Home Our Diocese Agriculture takes center stage at Immaculate Conception School

Agriculture takes center stage at Immaculate Conception School

1779

ELKTON, Md. — Agriculture remains a leading industry in Maryland, but many of the young people who live in the state are not aware of how important it is. Immaculate Conception School recently tried to build appreciation for farmers and the work they do by hosting the Maryland Agricultural Education Foundation’s mobile science lab.

For a week in early March, a trailer behind the Elkton school served as an extra classroom, one where the students went hands-on in seeing how the crops and animals raised by farmers affect their everyday lives. They saw the environmentally friendly versatility of corn, cultivated seeds, and made butter, among other lessons.

Lucy Strong (right) shakes cream into butter while classmate Kayden Edwards watches at Immaculate Conception School. (The Dialog/Mike Lang)

“It gives the kids more exposure to the agriculture, especially in our area, and how farmers in our area are able to put to use and sell. It just gives them a special look into the agricultural culture in Maryland,” kindergarten teacher Maggie Birney said.

Her students had the opportunity to make butter. They listened to a story called “The Cow in Patrick O’Shanahan’s Kitchen,” which involved various the ways various farm animals are part of human life. Xavier Moran, one of Birney’s students, said the cow made the milk, a chicken produced eggs, and a tree was the source of syrup. There was also bacon from a pig in the story.

His job, and that of his classmates, was to make butter from cream. They did that by shaking small cups of cream vigorously for five to seven minutes, then pouring off the remaining liquid. What was left was butter, which they were invited to taste. Xavier and his classmate Kyle King, were not impressed. They said it tasted like soap.

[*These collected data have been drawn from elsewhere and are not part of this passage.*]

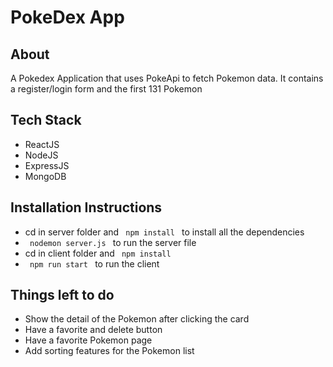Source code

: <h1>PokeDex App</h1>

<h2>About</h2>
<p>A Pokedex Application that uses PokeApi to fetch Pokemon data. It contains a register/login form and the first 131 Pokemon </p>

<h2>Tech Stack</h2>
<ul>
  <li>ReactJS</li>
  <li>NodeJS</li>
  <li>ExpressJS</li>
  <li>MongoDB</li>
</ul>

<h2>Installation Instructions</h2>
<ul>
  <li>cd  in server folder and <code> npm install </code> to install all the dependencies</li>
  <li> <code> nodemon server.js </code> to run the server file </li>
  <li>cd in client folder and <code> npm install </code> </li>
  <li> <code> npm run start </code> to run the client</li>
</ul>

<h2> Things left to do </h2>
<ul>
  <li>Show the detail of the Pokemon after clicking the card </li>
  <li>Have a favorite and delete button </li>
  <li>Have a favorite Pokemon page</li>
  <li>Add sorting features for the Pokemon list</li>
</ul>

“I didn’t like it,” Kyle said.

The ag lab instructor, Sherry Levengood, told the kindergarteners that the butter sold in stores has other ingredients to add flavor and color and to help it last longer. Xavier specifically recommended one of the extra ingredients to those who are thinking about making their own butter.

“Put a lot of salt on it,” he advised. “All the salt.”

Birney was not as brave as her students when it came to sampling their product. “I’ll shake the butter. That’s fine. But the tasting, not so much.”

Some of the older students went to work with corn later that day. They heard from Levengood about environmentally sustainable properties of corn and how it can be used in place of other products. Kayla Proctor, one of the sixth-graders, said they took cornstarch, corn oil, food coloring and water, mixed them together and heated them to make a solid eco-foam that possibly could be used instead of Styrofoam.

She and her classmates, including Kristen Perkis, also did an experiment to see if the eco-foam could stand up to extended exposure to water. Kristen said it was nice to get out of the classroom and into the trailer.

“It’s different from what we do,” she said.

Levengood, who lives in Caroline County and attends Immaculate Conception Church in Marydel, Md., travels around Maryland giving these lessons. She was a classroom teacher for 30 years but enjoys working in the ag lab, where she has “no paperwork, no lesson plan, no conferences and no grades.” She enjoys working up close with the students.

“They have an appreciation for what’s around them, and they aren’t afraid to ask questions,” Levengood said.

Agriculture in Maryland faces obstacles – development pressure, environmental concerns and increasing expenses – that are driving some farmers to other professions.

“But we still have a world to feed,” she told the eighth grade. “The way we do that is through science.”

Levengood and her husband operate a farm that used to have animals, which they would let roam their land. But expenses related to waste control prompted them to grow crops only, and they produce soybeans, hay, barley, wheat and rye. Each year, they send soil samples to a laboratory so they can find out which chemicals they need to add and which are already sufficiently present in the soil.

“Those chemicals are extremely expensive, and if you buy more than you need, you’re wasting your money,” she said.